WHAT THIS TASK INVOLVES: Beginning at the line containing "striped area rug 71.6", repeat each line below exactly up to and including the line containing "This pinhole camera". Do not repeat the pictures.

GIVEN INFORMATION:
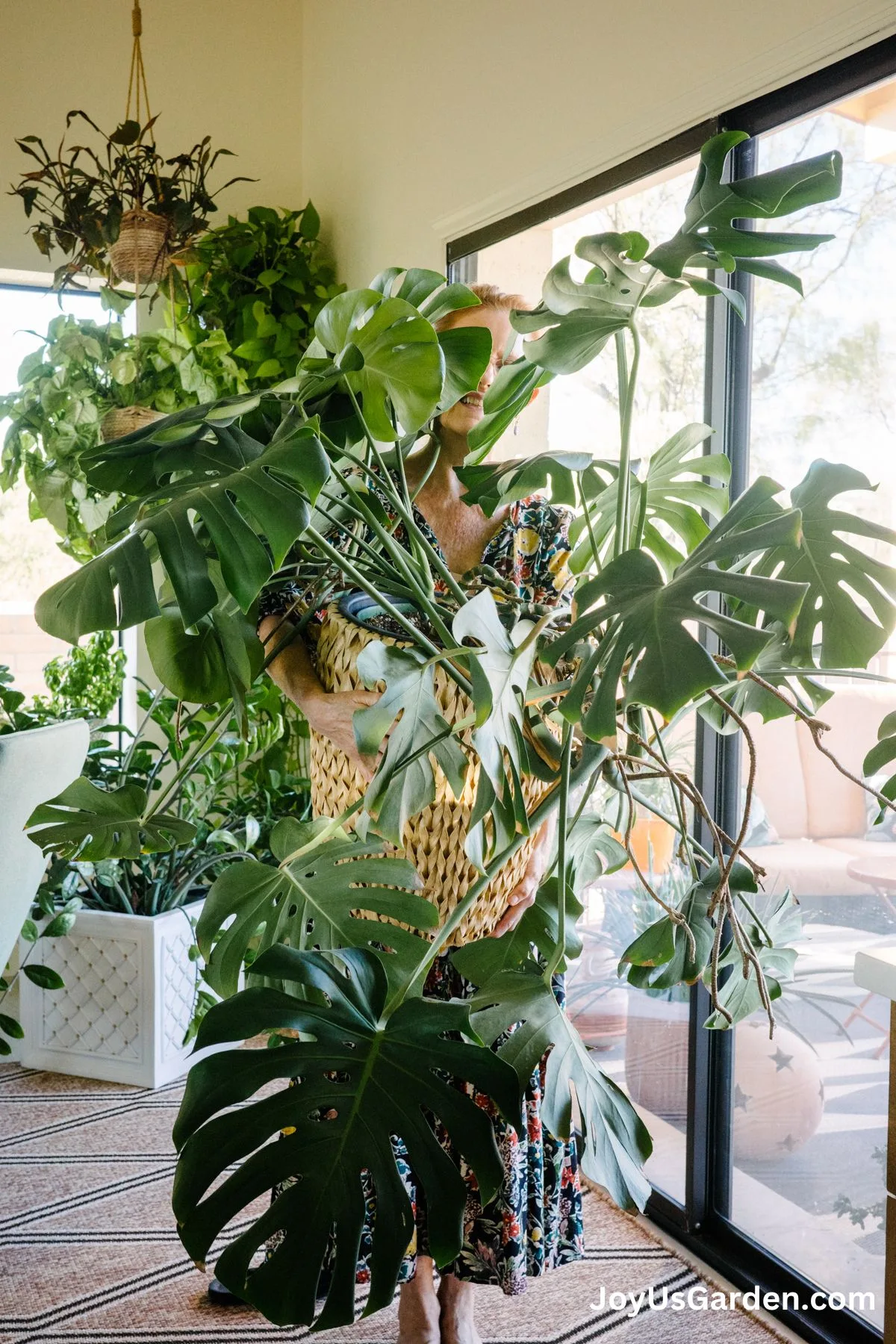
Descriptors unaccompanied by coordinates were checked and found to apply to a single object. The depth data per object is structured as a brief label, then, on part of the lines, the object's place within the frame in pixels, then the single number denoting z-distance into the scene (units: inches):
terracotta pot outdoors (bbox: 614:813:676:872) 84.9
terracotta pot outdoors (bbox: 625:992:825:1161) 73.5
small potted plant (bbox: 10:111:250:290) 114.3
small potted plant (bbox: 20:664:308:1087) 107.3
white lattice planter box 107.3
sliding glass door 66.8
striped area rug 71.6
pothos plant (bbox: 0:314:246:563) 117.0
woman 57.7
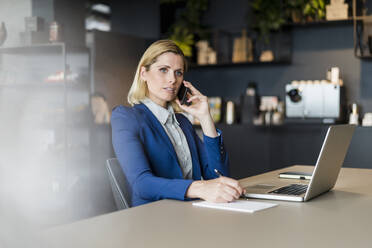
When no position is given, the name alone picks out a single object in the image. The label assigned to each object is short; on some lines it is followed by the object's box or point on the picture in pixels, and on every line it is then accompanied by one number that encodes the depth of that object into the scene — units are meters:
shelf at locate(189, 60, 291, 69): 5.09
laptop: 1.42
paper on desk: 1.29
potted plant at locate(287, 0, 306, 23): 4.76
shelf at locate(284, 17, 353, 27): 4.68
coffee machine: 4.46
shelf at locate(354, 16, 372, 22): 4.43
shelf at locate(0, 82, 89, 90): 4.33
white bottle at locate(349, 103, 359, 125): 4.46
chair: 1.70
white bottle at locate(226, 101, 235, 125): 5.16
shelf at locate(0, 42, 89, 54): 4.13
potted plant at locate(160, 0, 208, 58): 5.40
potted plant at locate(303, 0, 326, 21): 4.65
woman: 1.67
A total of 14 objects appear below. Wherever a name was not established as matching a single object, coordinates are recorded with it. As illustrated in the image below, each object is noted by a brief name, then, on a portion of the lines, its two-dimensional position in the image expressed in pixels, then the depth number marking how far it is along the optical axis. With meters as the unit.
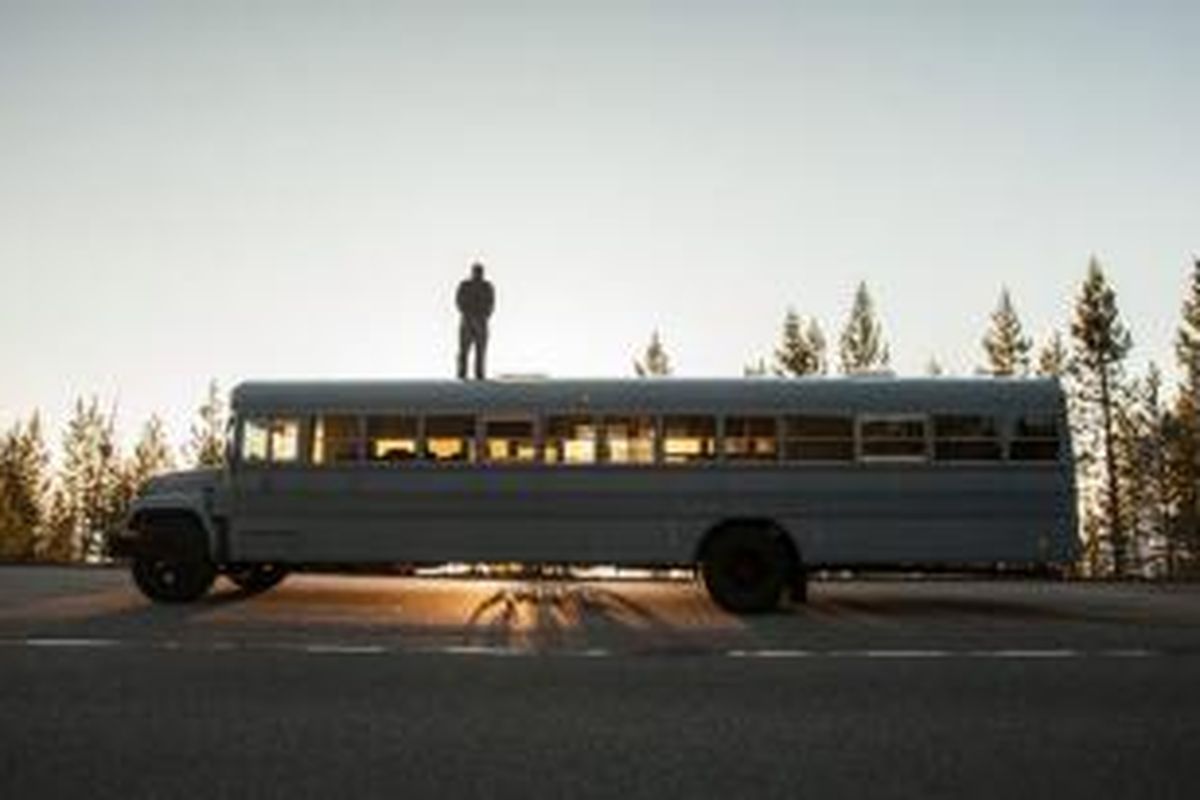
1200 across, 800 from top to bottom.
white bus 14.91
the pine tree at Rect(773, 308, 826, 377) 67.06
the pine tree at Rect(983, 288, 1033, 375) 66.19
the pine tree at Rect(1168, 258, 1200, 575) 60.84
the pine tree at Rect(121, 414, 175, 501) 100.44
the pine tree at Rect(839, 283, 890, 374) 67.31
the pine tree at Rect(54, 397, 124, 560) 98.81
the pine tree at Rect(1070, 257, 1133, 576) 62.41
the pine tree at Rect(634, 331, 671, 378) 74.38
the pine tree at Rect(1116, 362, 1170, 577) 64.62
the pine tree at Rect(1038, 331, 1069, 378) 66.81
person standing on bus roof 17.39
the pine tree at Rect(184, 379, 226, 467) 83.69
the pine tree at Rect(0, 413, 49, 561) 90.25
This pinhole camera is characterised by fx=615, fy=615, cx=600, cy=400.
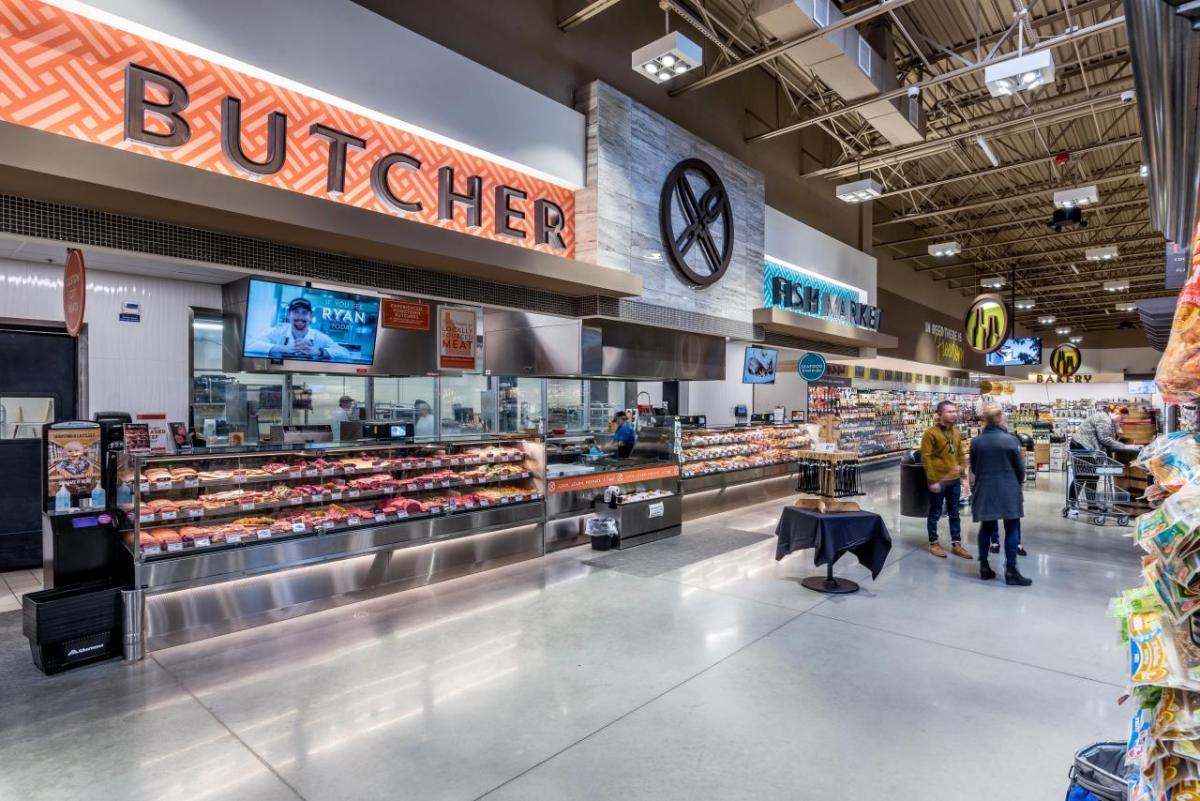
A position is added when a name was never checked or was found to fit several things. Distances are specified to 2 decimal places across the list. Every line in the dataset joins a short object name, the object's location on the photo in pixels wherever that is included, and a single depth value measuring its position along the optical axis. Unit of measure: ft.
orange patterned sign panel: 13.64
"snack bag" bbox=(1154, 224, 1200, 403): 4.79
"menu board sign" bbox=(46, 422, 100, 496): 13.87
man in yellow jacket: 23.15
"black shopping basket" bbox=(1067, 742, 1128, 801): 5.82
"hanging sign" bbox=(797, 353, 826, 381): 32.53
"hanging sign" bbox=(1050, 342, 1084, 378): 62.13
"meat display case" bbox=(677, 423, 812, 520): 30.71
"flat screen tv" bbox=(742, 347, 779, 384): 34.68
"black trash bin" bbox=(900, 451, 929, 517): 28.37
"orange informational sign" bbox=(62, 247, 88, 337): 13.35
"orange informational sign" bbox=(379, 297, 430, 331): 20.10
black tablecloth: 18.12
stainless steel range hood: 25.62
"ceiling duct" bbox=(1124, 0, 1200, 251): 8.22
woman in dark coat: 19.45
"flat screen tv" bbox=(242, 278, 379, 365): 17.20
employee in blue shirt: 30.35
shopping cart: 29.91
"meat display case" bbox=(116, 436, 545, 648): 14.49
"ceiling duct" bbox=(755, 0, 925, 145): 22.00
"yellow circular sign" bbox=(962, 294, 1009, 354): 38.96
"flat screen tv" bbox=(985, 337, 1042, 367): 65.00
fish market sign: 37.58
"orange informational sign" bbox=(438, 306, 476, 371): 21.93
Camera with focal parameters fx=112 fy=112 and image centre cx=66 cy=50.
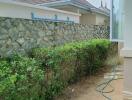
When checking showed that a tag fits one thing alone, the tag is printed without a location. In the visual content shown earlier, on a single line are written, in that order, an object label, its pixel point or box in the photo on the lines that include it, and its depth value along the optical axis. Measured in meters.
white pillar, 1.80
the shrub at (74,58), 2.70
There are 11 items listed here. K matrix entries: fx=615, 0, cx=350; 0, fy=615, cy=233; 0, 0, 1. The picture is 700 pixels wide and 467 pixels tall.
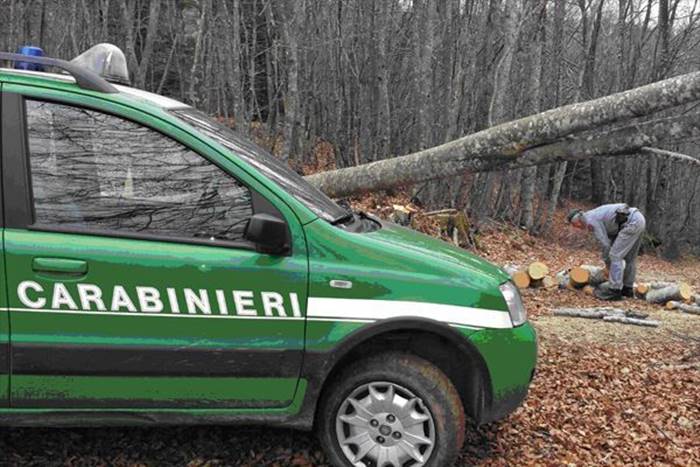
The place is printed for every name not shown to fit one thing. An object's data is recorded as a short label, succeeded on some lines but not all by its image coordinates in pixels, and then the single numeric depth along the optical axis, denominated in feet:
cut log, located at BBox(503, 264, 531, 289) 34.63
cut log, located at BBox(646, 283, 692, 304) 33.60
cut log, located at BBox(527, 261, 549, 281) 34.86
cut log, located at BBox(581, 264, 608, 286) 35.60
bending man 32.76
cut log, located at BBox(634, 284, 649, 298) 34.86
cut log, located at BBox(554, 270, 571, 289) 36.17
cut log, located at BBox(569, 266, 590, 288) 35.29
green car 9.72
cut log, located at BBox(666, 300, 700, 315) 30.83
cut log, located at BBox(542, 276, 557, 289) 35.65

EXERCISE ANSWER:
striped area rug 71.6
pothos plant (bbox: 0:314:246:563) 117.0
woman 57.7
When no position is given, the name alone picks out a single object in the image. The label assigned to each object is short; on some lines it is followed by the object's box or point on the picture in pixels, and on every line it is then accompanied by one number that encodes the depth of that object into the scene — units are meters:
shelf at locate(189, 60, 291, 69): 5.09
laptop: 1.42
paper on desk: 1.29
potted plant at locate(287, 0, 306, 23): 4.76
shelf at locate(284, 17, 353, 27): 4.68
coffee machine: 4.46
shelf at locate(354, 16, 372, 22): 4.43
shelf at locate(0, 82, 89, 90): 4.33
white bottle at locate(349, 103, 359, 125): 4.46
chair: 1.70
white bottle at locate(226, 101, 235, 125): 5.16
shelf at locate(0, 42, 89, 54): 4.13
potted plant at locate(160, 0, 208, 58): 5.40
potted plant at locate(303, 0, 326, 21): 4.65
woman: 1.67
A total of 14 objects appear below. Wherever a name was not established as matching a single object, coordinates are recorded with it. As illustrated in the image below, each object is noted by a brief name, then, on a portion of the lines, its two-dimensional position in the image expressed in pixels, then the depth number marking how far it is along the optical axis. With meters as the unit.
1200 across, 800 from top to bottom.
white bus 14.91
the pine tree at Rect(773, 308, 826, 377) 67.06
the pine tree at Rect(983, 288, 1033, 375) 66.19
the pine tree at Rect(1168, 258, 1200, 575) 60.84
the pine tree at Rect(121, 414, 175, 501) 100.44
the pine tree at Rect(839, 283, 890, 374) 67.31
the pine tree at Rect(54, 397, 124, 560) 98.81
the pine tree at Rect(1070, 257, 1133, 576) 62.41
the pine tree at Rect(634, 331, 671, 378) 74.38
the pine tree at Rect(1116, 362, 1170, 577) 64.62
the pine tree at Rect(1038, 331, 1069, 378) 66.81
person standing on bus roof 17.39
the pine tree at Rect(184, 379, 226, 467) 83.69
the pine tree at Rect(0, 413, 49, 561) 90.25
This pinhole camera is characterised by fx=615, fy=615, cx=600, cy=400.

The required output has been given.